It’s a tram, it’s a bus, it’s a taxi, it’s a metro. There are so many ways to transport us to wherever we want to go. However, the most utilized mode of moving us around this city continues to be our feet. Since I have never been a fan of the car, all of these choices provide me with much security and freedom. As I have mentioned before, my brain works extra hard in Spain. I have to learn my way around the city, but first I have to attempt to translate the directions into English. This takes time and patience. Almost everyday Jeffrey, when frustrated, declares he is buying a car! I, on the other hand, have zero interest in owning, selling, maintaining, parking or driving at all. My feet are sore, I want a pedicure and I sweat a lot when I walk in this hot city, but I love it. I love the sounds, the signs, the shops, and the sights. Since siesta really exists over here, I find I need to adjust my schedule in order to accommodate the shopkeepers’ habits. The stores slowly close around 2:00 in the afternoon without warning and silently reopen around 5:00. This nuance allows me to adapt to really living the life of a true Spaniard.

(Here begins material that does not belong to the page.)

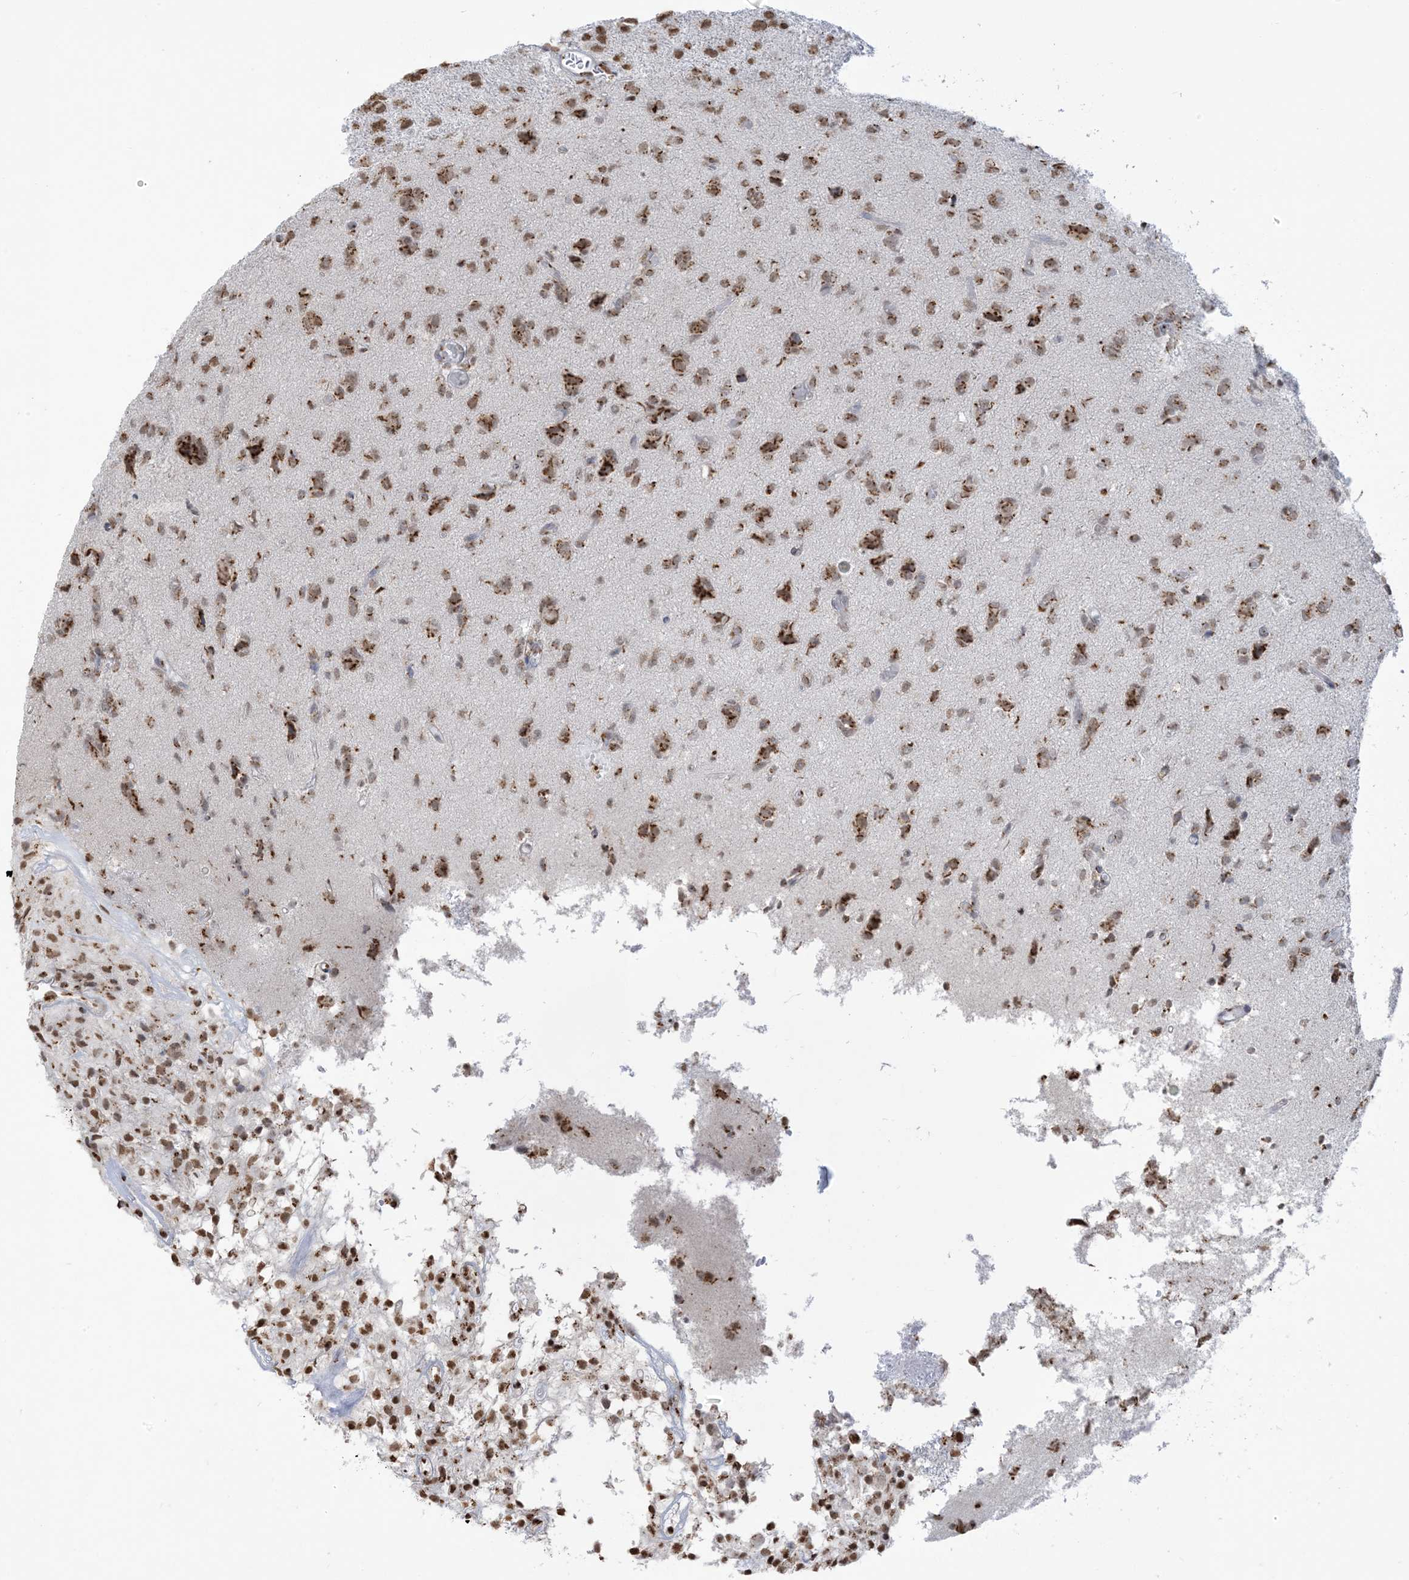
{"staining": {"intensity": "moderate", "quantity": ">75%", "location": "cytoplasmic/membranous,nuclear"}, "tissue": "glioma", "cell_type": "Tumor cells", "image_type": "cancer", "snomed": [{"axis": "morphology", "description": "Glioma, malignant, High grade"}, {"axis": "topography", "description": "Brain"}], "caption": "Tumor cells display medium levels of moderate cytoplasmic/membranous and nuclear staining in approximately >75% of cells in human malignant glioma (high-grade).", "gene": "GPR107", "patient": {"sex": "female", "age": 59}}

So far, my days look like this. I wake up with the kids and make them a breakfast, one that contains at least a bit of protein, since their school day begins at 8:20 and ends at 4:40, I feel the continuous need to assure they are nourished and hydrated. I’ve found a gym, many markets, a manicurist and most of the other essentials. Each day presents itself a little bit different and a little bit familiar. I’ve taken to a double shot of espresso in the morning. One shot only costs one Euro at a cafe around the corner. Coffee, as we know it in the USA, doesn’t exist except at the few Starbucks where the kids beg for a Frappachino. I discovered a daily market eight minutes walk from our apartment, although it took me 45 minutes to wind my way there the first time and forty minutes the second time. I’ve got the walk down pat and am creating each nights meal as I uncover the amazing fish, produce, and other specialties right at my fingertips delivered fresh from local farmers and purveyors.
Jefftey and I both meet the kids at the bus everyday and either grab them a jamon (yes, that’s ham) sandwich at the corner Enrique Tomas jamon shop or head back to the apartment for fresh fruit. it’s homework, it’s dinner, it’s showers, it’s bedtime. Another great day in Barcelona slowing slipping away, a slice of life one day at a time.